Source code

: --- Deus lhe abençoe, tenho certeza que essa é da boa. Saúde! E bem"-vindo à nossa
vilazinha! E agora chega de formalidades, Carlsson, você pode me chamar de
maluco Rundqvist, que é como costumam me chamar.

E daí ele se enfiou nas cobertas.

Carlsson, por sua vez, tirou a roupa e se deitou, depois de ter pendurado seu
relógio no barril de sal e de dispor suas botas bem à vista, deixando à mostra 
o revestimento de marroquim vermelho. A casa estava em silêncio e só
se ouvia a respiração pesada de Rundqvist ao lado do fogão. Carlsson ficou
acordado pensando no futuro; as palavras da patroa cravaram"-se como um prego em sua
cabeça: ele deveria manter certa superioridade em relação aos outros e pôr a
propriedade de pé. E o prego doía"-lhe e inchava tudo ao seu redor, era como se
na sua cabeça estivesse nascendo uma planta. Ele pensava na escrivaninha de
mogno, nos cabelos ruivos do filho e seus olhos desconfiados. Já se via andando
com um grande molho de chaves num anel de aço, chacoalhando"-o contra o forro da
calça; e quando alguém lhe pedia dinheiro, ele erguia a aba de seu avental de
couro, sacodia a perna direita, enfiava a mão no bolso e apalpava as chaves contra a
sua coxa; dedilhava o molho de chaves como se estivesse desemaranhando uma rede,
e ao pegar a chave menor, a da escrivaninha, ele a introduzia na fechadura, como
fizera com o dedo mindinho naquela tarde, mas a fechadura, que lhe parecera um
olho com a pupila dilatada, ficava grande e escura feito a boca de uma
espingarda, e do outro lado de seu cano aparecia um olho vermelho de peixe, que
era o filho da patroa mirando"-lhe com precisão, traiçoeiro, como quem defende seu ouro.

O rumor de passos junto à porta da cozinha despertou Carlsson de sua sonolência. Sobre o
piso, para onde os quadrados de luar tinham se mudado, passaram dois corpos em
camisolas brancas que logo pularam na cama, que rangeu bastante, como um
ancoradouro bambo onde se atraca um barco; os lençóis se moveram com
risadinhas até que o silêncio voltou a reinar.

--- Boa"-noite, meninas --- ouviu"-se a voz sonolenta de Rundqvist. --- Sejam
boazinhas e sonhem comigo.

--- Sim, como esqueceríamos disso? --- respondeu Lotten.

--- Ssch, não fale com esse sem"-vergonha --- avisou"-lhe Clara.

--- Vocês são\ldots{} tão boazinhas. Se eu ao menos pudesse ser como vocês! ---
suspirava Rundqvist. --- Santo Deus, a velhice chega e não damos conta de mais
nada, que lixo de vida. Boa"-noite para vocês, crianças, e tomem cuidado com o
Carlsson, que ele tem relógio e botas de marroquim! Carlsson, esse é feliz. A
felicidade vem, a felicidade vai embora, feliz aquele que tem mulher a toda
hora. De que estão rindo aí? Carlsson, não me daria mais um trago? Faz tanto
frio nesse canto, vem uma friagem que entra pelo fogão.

### The task
Return the records above in their entirety, exactly as they appear.

### Task response
Source code

: --- Deus lhe abençoe, tenho certeza que essa é da boa. Saúde! E bem"-vindo à nossa
vilazinha! E agora chega de formalidades, Carlsson, você pode me chamar de
maluco Rundqvist, que é como costumam me chamar.

E daí ele se enfiou nas cobertas.

Carlsson, por sua vez, tirou a roupa e se deitou, depois de ter pendurado seu
relógio no barril de sal e de dispor suas botas bem à vista, deixando à mostra 
o revestimento de marroquim vermelho. A casa estava em silêncio e só
se ouvia a respiração pesada de Rundqvist ao lado do fogão. Carlsson ficou
acordado pensando no futuro; as palavras da patroa cravaram"-se como um prego em sua
cabeça: ele deveria manter certa superioridade em relação aos outros e pôr a
propriedade de pé. E o prego doía"-lhe e inchava tudo ao seu redor, era como se
na sua cabeça estivesse nascendo uma planta. Ele pensava na escrivaninha de
mogno, nos cabelos ruivos do filho e seus olhos desconfiados. Já se via andando
com um grande molho de chaves num anel de aço, chacoalhando"-o contra o forro da
calça; e quando alguém lhe pedia dinheiro, ele erguia a aba de seu avental de
couro, sacodia a perna direita, enfiava a mão no bolso e apalpava as chaves contra a
sua coxa; dedilhava o molho de chaves como se estivesse desemaranhando uma rede,
e ao pegar a chave menor, a da escrivaninha, ele a introduzia na fechadura, como
fizera com o dedo mindinho naquela tarde, mas a fechadura, que lhe parecera um
olho com a pupila dilatada, ficava grande e escura feito a boca de uma
espingarda, e do outro lado de seu cano aparecia um olho vermelho de peixe, que
era o filho da patroa mirando"-lhe com precisão, traiçoeiro, como quem defende seu ouro.

O rumor de passos junto à porta da cozinha despertou Carlsson de sua sonolência. Sobre o
piso, para onde os quadrados de luar tinham se mudado, passaram dois corpos em
camisolas brancas que logo pularam na cama, que rangeu bastante, como um
ancoradouro bambo onde se atraca um barco; os lençóis se moveram com
risadinhas até que o silêncio voltou a reinar.

--- Boa"-noite, meninas --- ouviu"-se a voz sonolenta de Rundqvist. --- Sejam
boazinhas e sonhem comigo.

--- Sim, como esqueceríamos disso? --- respondeu Lotten.

--- Ssch, não fale com esse sem"-vergonha --- avisou"-lhe Clara.

--- Vocês são\ldots{} tão boazinhas. Se eu ao menos pudesse ser como vocês! ---
suspirava Rundqvist. --- Santo Deus, a velhice chega e não damos conta de mais
nada, que lixo de vida. Boa"-noite para vocês, crianças, e tomem cuidado com o
Carlsson, que ele tem relógio e botas de marroquim! Carlsson, esse é feliz. A
felicidade vem, a felicidade vai embora, feliz aquele que tem mulher a toda
hora. De que estão rindo aí? Carlsson, não me daria mais um trago? Faz tanto
frio nesse canto, vem uma friagem que entra pelo fogão.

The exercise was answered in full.